A malha ferroviária precisaria ser, no mínimo, dobrada nos próximos anos para dar conta da movimentação de materiais como minério de ferro, carvão mineral, soja, milho, etc. Isso deverá representar um investimento de 50 a 70 bilhões de reais!

Na carga aérea vivemos um cenário inusitado. Dispomos de pouquíssimas opções de empresas brasileiras exclusivamente dedicadas ao transporte de cargas e dependemos do espaço existente nos porões dos aviões de passageiros da TAM, GOL, Avianca e Azul/Trip. A maior empresa do setor, a Varig Log, simplesmente deixou de existir, mesmo contando com praticamente nenhum concorrente no mercado.
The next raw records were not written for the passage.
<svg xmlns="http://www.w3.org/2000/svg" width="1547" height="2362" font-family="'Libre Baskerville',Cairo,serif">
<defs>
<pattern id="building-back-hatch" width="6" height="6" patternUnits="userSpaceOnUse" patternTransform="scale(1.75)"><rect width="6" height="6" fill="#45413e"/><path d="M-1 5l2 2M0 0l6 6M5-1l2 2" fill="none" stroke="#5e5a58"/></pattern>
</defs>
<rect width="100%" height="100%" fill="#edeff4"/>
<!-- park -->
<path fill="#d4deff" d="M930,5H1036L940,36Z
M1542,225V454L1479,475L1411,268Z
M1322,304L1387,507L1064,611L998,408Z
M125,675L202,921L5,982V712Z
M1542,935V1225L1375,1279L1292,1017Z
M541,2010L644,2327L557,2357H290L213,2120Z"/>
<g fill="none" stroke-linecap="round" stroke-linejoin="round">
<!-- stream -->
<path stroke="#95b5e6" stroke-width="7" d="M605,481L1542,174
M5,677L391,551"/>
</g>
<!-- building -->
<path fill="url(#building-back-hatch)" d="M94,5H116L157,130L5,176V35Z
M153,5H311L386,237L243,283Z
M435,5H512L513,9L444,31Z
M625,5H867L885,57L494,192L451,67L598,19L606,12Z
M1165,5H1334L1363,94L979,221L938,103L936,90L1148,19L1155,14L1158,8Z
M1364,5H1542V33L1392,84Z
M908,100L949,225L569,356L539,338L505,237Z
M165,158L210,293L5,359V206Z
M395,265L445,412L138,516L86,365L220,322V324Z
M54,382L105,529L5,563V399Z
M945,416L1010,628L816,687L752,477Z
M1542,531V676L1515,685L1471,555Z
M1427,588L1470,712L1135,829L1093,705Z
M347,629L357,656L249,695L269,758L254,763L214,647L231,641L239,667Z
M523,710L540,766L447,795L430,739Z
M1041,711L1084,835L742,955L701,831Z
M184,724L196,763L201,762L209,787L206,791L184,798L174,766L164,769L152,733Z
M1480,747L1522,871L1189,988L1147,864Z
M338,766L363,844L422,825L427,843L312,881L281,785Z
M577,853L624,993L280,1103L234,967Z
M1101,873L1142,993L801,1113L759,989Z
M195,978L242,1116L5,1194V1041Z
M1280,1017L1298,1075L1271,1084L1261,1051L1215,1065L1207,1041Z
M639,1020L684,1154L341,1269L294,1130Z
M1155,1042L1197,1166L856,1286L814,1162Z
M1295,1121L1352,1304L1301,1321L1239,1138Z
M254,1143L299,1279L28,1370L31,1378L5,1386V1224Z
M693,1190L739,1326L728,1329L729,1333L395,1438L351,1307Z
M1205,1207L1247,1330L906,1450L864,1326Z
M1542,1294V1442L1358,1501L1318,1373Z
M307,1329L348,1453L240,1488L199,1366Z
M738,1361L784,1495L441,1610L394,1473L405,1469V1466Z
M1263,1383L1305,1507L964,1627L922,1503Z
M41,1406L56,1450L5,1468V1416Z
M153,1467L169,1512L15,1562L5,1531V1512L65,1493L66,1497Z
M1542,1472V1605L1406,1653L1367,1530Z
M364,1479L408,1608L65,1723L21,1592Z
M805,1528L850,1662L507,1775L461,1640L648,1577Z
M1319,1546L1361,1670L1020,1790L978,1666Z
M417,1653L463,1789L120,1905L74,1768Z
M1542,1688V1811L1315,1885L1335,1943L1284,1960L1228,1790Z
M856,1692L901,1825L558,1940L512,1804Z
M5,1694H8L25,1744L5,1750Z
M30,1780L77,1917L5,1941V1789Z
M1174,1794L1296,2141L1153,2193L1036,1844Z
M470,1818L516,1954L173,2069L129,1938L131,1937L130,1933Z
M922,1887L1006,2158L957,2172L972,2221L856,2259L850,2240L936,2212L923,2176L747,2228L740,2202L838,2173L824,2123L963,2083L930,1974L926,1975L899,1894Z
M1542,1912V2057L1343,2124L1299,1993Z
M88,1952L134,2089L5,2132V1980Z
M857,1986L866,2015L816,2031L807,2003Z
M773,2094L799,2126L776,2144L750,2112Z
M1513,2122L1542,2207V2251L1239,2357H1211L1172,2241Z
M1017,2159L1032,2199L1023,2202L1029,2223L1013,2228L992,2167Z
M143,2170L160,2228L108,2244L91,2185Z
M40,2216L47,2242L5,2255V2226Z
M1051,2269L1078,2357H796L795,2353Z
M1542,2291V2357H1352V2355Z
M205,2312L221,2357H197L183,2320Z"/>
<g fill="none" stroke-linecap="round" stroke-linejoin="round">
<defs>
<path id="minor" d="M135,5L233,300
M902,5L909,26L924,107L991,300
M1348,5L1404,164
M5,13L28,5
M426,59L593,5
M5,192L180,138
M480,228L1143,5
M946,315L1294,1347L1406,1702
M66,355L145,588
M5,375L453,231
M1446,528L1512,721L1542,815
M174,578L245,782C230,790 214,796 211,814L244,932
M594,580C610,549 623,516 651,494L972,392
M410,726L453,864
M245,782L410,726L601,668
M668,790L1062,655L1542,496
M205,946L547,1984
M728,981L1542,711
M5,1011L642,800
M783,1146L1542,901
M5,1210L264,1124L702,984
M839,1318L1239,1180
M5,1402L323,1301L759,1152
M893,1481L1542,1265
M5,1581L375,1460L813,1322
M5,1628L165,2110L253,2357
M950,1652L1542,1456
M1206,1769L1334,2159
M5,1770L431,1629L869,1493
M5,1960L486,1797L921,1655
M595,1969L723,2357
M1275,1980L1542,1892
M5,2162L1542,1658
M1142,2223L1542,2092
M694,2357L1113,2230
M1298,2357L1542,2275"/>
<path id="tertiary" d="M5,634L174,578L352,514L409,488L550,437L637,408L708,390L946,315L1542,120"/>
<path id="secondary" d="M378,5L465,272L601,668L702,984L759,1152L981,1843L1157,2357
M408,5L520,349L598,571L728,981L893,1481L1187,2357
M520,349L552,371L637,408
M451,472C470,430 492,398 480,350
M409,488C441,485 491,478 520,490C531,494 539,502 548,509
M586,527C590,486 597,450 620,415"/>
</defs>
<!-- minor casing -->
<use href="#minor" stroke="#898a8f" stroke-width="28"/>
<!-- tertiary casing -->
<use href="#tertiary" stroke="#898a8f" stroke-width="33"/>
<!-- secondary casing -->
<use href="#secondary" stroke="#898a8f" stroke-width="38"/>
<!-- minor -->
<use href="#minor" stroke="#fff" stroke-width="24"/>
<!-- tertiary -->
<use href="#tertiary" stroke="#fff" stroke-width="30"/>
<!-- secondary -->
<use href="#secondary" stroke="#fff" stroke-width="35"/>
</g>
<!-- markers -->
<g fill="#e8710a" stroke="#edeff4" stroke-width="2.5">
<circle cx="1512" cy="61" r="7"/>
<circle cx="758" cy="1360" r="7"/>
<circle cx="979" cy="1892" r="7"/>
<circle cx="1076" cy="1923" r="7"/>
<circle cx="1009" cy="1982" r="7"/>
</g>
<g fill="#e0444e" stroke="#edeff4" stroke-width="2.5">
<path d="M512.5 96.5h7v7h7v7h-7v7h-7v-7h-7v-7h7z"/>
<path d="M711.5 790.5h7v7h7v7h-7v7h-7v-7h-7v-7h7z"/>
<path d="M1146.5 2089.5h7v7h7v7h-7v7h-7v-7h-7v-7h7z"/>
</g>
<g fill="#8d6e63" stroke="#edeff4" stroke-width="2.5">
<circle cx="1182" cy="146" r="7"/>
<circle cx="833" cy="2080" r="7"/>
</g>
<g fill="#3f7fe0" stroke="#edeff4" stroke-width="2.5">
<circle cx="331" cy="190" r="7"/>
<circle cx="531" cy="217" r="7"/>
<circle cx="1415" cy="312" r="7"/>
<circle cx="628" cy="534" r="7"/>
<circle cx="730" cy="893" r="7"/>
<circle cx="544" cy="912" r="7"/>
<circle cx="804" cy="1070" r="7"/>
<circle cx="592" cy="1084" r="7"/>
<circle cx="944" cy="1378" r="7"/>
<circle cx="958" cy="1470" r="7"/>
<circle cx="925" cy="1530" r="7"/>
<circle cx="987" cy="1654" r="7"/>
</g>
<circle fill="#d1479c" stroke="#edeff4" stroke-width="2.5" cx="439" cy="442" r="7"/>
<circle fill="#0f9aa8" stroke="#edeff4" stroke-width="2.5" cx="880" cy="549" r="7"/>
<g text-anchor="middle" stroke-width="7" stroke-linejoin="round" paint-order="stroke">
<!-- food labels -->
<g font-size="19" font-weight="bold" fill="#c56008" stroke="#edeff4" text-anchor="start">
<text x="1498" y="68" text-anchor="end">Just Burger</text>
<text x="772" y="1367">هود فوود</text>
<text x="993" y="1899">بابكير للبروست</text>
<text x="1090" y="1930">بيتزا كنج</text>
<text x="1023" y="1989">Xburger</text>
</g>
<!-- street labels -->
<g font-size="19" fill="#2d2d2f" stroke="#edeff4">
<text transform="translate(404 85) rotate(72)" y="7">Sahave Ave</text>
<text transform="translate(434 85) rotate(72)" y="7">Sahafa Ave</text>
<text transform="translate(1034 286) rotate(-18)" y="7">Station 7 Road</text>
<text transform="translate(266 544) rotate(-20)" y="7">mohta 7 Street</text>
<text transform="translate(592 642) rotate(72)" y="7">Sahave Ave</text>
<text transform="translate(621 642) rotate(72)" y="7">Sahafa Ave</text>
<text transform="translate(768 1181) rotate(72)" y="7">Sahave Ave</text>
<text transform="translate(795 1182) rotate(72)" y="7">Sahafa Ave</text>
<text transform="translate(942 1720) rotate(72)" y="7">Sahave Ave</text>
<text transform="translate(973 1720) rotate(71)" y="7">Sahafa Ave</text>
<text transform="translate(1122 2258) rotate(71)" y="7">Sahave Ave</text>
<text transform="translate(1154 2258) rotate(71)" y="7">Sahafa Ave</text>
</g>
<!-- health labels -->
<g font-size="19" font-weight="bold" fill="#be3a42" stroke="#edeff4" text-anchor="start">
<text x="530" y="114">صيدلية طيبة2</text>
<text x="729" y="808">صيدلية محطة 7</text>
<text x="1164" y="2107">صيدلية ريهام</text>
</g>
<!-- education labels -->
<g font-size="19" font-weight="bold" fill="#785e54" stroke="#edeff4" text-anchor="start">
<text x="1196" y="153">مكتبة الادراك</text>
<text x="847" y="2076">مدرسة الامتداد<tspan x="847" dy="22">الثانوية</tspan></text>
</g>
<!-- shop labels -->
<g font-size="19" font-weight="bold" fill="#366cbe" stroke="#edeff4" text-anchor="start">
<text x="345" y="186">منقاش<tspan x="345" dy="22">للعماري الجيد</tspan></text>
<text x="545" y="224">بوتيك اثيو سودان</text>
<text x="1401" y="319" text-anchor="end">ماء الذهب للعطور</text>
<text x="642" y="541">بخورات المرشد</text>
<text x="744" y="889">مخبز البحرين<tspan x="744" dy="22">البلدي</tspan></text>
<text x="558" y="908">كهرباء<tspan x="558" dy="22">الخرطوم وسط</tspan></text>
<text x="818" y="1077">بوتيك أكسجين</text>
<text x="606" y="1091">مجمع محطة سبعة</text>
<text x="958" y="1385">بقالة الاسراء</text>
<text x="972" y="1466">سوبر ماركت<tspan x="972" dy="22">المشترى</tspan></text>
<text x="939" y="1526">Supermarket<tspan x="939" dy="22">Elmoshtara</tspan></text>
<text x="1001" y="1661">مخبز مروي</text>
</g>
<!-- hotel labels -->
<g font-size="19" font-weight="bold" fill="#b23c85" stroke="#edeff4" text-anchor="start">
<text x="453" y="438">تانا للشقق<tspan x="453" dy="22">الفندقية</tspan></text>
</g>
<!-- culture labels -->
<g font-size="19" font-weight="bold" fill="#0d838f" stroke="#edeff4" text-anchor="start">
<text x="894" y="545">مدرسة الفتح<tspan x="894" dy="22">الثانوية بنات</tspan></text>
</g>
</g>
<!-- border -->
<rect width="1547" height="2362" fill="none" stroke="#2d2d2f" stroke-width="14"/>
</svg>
Não faltam boas ideias, projetos e recursos financeiros. Além da questão crônica do combate à corrupção e desvio de recursos, falta capacidade de planejamento, gestão e execução dos órgãos públicos diretamente envolvidos com o setor de transportes como as agências ANTT, ANTAQ, ANTF, Ministério dos Transportes, DNIT, DER e EBPL (recentemente criada pelo Governo Federal). Falta também uma integração e um consenso entre esse órgãos públicos e os sindicatos de transporte e as mais importantes federações da indústria e comércio do país. E falta uma participação mais ativa dos especialistas em transportes, procurando reduzir a conotação política e eleitoreira atribuída ao tema em todo o país.


As eleições se aproximam e o assunto voltará à pauta dos candidatos, servindo como plataforma para a (re) eleição de muitos deles. Novas promessas serão feitas, novas cifras serão requisitadas e novos PACs serão criados. Será que desta vez vai? Já passou da hora de ir. Muitas obras serão realizadas com atrasos de 10, 20 e até 30 anos. Os gargalos da infraestrutura estão cada vez mais aparentes e seus resultados são cada vez mais perceptíveis e impactantes em toda a população e setores da economia. Na terceira semana de julho deste ano, em pleno período de férias escolares, a cidade de São Paulo atingiu um novo recorde de congestionamento, de 300 km. Outras cidades como Rio de Janeiro, Belo Horizonte, Curitiba, Manaus, Fortaleza, Recife, Salvador, Vitória e Florianópolis sofrem com o mesmo problema de mobilidade urbana. Até quando esperaremos?